I try not to stare, but Vin’s apartment is everything I expected. Worn furniture, old appliances, and surfboards tucked into every corner of the free space. It’s small but I think it’s just big enough for him and Topher. The dim lighting from the kitchen spills over a small table and into the living room. There’s a huge picture of the collapsed pier hanging above the couch. I know without a doubt that Shark took it.
“You can have my room tonight. I don’t know when Topher will be home or if he’ll even come back tonight, so I’ll crash on the couch,” Vin says.
Aside from the pier photo, the place is null of any decoration. It’s definitely a “guy” apartment. Vin kicks some clothes aside in his bedroom and apologizes for the mess. He mutters something about never having company and “you should see Topher’s room” while he remakes the bed for me.
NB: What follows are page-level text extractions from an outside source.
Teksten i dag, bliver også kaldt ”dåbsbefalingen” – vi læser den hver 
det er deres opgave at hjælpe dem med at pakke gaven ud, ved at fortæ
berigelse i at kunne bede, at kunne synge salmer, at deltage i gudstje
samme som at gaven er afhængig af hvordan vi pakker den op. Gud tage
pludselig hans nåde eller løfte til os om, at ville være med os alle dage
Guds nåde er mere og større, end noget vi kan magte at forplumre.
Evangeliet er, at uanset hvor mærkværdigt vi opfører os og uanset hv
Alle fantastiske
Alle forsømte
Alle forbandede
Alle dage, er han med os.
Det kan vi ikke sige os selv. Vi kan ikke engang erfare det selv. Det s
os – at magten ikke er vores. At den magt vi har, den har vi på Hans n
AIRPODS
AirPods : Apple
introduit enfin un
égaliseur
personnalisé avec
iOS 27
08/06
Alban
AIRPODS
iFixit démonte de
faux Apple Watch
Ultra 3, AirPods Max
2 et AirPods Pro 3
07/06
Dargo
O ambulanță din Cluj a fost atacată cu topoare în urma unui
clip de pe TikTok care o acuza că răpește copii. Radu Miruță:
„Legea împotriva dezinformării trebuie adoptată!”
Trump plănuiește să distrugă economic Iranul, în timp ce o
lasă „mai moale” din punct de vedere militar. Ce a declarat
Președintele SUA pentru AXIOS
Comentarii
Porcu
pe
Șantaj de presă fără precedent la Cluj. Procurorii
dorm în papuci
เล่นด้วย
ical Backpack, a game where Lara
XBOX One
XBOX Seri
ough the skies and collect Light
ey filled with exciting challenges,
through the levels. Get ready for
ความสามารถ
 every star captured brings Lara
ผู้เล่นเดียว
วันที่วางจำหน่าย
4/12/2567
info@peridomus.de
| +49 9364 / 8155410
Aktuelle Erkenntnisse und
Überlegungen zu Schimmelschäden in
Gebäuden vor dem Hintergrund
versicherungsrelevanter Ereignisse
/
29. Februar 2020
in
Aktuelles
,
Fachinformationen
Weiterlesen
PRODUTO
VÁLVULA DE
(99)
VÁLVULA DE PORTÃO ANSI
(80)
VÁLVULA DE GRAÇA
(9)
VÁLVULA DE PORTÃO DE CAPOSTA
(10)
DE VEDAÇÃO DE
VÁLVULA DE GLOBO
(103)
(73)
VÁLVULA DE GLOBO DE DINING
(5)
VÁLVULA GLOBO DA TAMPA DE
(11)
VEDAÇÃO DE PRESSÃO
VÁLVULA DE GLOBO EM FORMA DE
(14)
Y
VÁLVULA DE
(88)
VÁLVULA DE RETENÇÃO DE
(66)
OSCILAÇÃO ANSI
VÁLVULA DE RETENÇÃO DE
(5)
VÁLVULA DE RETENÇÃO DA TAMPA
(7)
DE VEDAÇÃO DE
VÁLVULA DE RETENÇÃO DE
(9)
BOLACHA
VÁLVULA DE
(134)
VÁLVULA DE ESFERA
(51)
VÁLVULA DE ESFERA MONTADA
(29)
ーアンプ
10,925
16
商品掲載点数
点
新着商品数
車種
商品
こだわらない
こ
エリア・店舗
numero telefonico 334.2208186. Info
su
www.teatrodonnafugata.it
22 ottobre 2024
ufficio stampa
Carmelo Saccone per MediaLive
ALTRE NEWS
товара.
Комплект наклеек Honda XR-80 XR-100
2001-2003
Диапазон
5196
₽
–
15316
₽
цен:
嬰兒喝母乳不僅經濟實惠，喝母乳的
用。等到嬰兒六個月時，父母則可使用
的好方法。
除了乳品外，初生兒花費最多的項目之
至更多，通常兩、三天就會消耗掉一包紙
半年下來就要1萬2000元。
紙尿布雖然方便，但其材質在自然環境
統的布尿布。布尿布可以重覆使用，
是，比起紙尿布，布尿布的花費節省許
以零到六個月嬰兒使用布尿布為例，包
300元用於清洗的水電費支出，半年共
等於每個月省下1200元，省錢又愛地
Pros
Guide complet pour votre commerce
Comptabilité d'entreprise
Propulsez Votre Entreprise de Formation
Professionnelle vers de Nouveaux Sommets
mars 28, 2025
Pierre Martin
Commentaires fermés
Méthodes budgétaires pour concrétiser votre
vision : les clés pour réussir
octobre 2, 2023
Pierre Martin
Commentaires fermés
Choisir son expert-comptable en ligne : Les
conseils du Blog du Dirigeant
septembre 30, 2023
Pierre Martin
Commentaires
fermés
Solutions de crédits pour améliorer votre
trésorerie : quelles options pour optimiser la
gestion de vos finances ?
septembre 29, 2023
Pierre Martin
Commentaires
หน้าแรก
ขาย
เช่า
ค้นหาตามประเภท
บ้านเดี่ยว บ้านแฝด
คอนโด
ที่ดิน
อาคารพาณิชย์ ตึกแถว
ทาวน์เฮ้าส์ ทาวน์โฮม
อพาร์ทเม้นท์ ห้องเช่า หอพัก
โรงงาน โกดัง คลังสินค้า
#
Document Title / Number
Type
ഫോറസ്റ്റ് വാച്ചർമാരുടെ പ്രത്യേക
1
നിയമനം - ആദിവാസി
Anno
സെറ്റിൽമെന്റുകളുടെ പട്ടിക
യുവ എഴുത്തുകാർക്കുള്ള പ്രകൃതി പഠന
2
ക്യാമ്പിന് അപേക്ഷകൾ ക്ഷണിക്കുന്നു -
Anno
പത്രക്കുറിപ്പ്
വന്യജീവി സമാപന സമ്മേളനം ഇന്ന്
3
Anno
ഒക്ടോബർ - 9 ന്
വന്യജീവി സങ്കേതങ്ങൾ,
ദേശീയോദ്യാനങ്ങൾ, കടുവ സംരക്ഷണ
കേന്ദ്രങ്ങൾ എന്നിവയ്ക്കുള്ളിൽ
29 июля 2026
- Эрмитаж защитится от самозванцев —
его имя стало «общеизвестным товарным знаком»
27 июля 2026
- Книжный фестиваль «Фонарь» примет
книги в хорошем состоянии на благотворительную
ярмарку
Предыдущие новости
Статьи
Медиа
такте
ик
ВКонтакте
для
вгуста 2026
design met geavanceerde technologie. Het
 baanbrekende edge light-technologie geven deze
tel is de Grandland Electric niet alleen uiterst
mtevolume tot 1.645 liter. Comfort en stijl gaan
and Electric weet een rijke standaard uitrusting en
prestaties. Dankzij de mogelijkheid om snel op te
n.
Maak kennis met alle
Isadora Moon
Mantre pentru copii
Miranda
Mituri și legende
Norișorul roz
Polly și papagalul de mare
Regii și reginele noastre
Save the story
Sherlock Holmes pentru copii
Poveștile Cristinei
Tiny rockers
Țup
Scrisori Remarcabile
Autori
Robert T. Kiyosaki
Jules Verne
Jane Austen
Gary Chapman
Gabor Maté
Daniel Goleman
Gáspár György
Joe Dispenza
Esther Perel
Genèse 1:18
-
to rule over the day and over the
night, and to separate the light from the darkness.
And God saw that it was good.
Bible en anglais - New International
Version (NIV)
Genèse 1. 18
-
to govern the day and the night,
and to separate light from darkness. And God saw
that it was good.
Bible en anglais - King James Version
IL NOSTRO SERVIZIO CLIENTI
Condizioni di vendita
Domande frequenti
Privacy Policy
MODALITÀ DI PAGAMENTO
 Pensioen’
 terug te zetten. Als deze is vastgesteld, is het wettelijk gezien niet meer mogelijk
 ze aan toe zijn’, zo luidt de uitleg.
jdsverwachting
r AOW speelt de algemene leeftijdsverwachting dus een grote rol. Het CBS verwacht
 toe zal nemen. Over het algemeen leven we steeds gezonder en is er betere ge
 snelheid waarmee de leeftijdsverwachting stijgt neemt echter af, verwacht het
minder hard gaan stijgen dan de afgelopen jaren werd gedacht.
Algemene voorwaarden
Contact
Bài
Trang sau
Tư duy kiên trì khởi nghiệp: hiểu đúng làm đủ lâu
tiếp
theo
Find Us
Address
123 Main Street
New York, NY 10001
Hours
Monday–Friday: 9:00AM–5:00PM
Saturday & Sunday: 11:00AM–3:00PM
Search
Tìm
“I can sleep on the couch,” I offer. “I hate putting you out of your own room.”
“I’ll be damned,” Vin says. “I have better manners than that, Haley. Give me a little credit here.” He takes my bag from me and drops it next to the bed, closing the deal.
He shakes his head and laughs. “Have you realized every time you try to be nice to me you just end up insulting me?”